[Exercise passage]
One of the examples that has been in the news recently is for Hereditary Breast and Ovarian Cancer Syndrome (HBOC) (A Brief History of the Human Genome Project, 2012; Genetics and Health Resources, 2015). Celebrities Angelina Jolie (Blumm, 2015) and Christina Applegate (Corcoran, 2013) have both been diagnosed with this disorder, which is caused by a variant in the BRCA1 or BRCA2 genes.

About 1 in 500 individuals in the population carry a BRCA1 or BRCA2 variant, but it is more common in those with Ashkenazi Jewish ancestry, where up to 1 in 40 people may have a BRCA1 or BRCA2 mutation (Hereditary Breast & Ovarian Cancer Program HBOC Fact Sheet, 2013).

Today the promise of the Human Genome Project is starting to come to fruition, and a broad group of genetic tests to better individualize medical treatments and assist in lifestyle choices are available.

The National Institutes of Health maintains a voluntary registry of all genetic tests globally, and to date there are listings for over 27,000 tests representing 5,700 conditions and 3,800 genes through more than 600 labs (“The Genetic Test Registry”(n.d.) Retrieved from http://www.ncbi.nlm.nih.gov/gtr/).
[/Exercise passage]
* Exercise tasks *
A) Answer these questions using the passage on genetic testing:
(i) Variants in which genes cause Hereditary Breast and Ovarian Cancer Syndrome?
(ii) Roughly how many individuals in the population carry such a variant?
(iii) How many tests are listed in the registry maintained by the National Institutes of Health?
B) List every source that the passage on genetic testing cites in parentheses, with the year or date note given for each.
C) Continue the passage on genetic testing, starting after its final sentence.
The material that comes next has no connection to the passage on genetic testing.
[Given records]
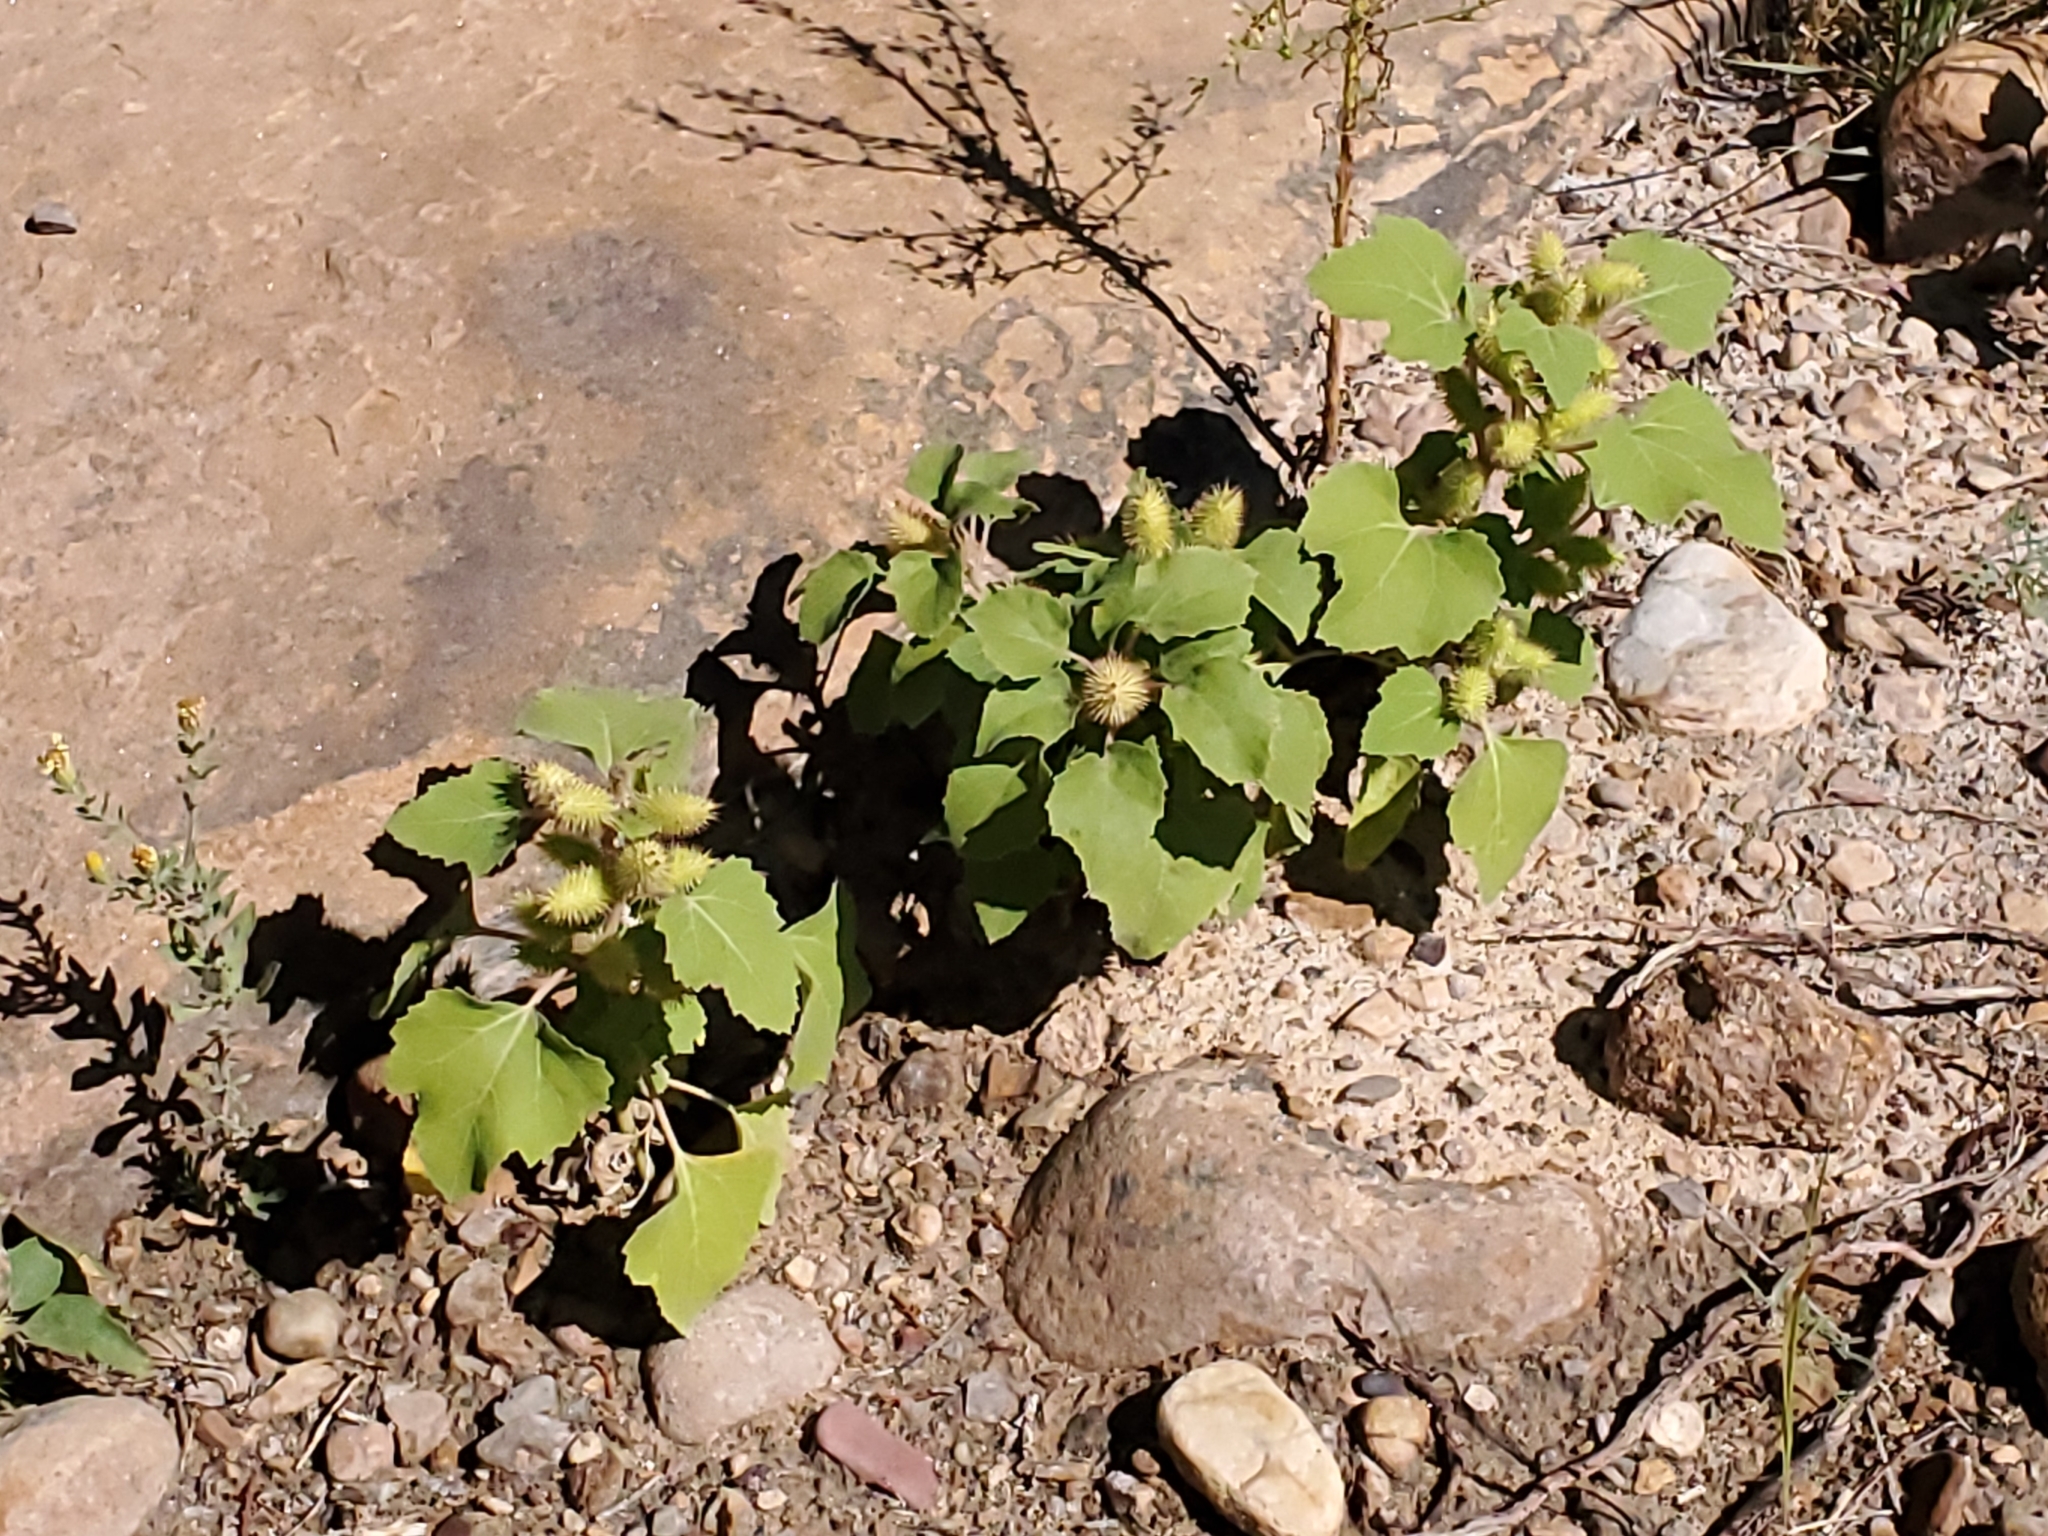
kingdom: Plantae
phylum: Tracheophyta
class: Magnoliopsida
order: Asterales
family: Asteraceae
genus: Xanthium
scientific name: Xanthium strumarium
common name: Rough cocklebur
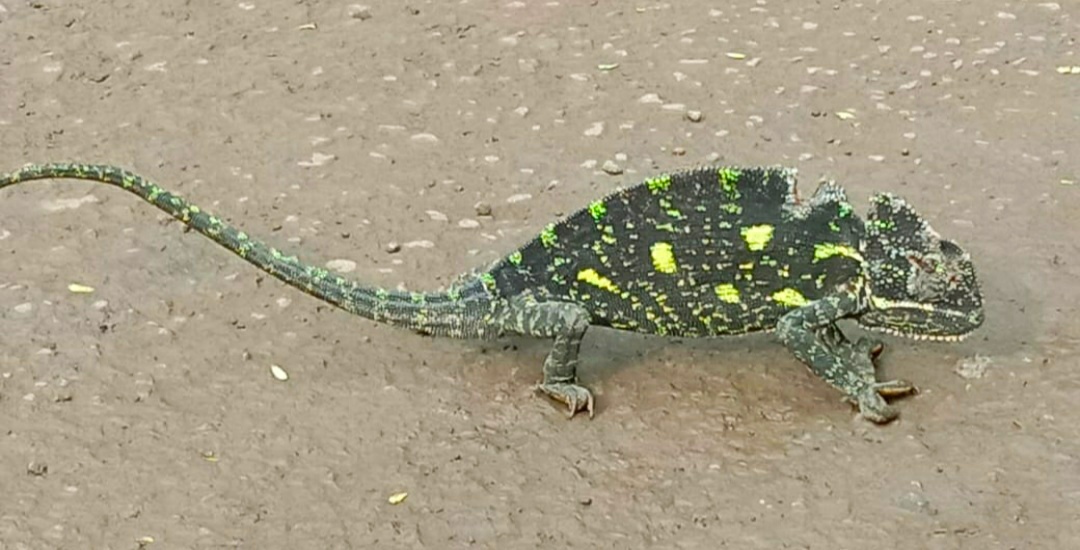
[/Given records]
* Answers in order *
A)
(i) The BRCA1 or BRCA2 genes.
(ii) About 1 in 500 individuals.
(iii) Over 27,000 tests.

B)
A Brief History of the Human Genome Project, 2012
Genetics and Health Resources, 2015
Blumm, 2015
Corcoran, 2013
Hereditary Breast & Ovarian Cancer Program HBOC Fact Sheet, 2013
"The Genetic Test Registry" (n.d.)

C)
As you recall from Part I, genetic variants called single nucleotide polymorphisms (SNPs) are common and interact with the environment, including lifestyle factors, to influence the risk of common disorders (What are single nucleotide polymorphisms (SNPs)? 2015, retrieved from http://ghr.nlm.nih.gov/handbook/genomicresearch/snp).

Because SNPs are common, scientists must study them in large, ethnically diverse populations and repeat their studies several times before drawing any conclusions. These studies are called Genome Wide Association Studies (GWAS) (Panagiotou, 2011). GWAS research examines people who have a disease or trait of interest, and compares their SNPs to people who don’t have the disease.

Usually millions of SNPs are compared at once. Researchers calculate out several important statistics the four most important things to consider are study design, the P-value, the odds ratio, and clinical utility (Panagiotou, 2011; Bush, 2012).

Study Design The size and design of a study must take into account how common a disease or trait is, and how many people are estimated to carry the genetic variant of interest.

When you are working with a very rare disease, it is appropriate to design your studies around a small number of people with the rare disease to find the genetic change that causes it. It is a different story when you are researching a disease or trait that a lot of people have.

For example, many individuals experience osteoarthritis, a disorder that impacts the cartilage in the joints and causes pain and other dysfunction. The lifetime risk is thought to be as high as 1 in 4. Early GWAS studies failed to find any strong genetic associations, and it was reasoned that the first researchers were not using a consistent definition of osteoarthritis.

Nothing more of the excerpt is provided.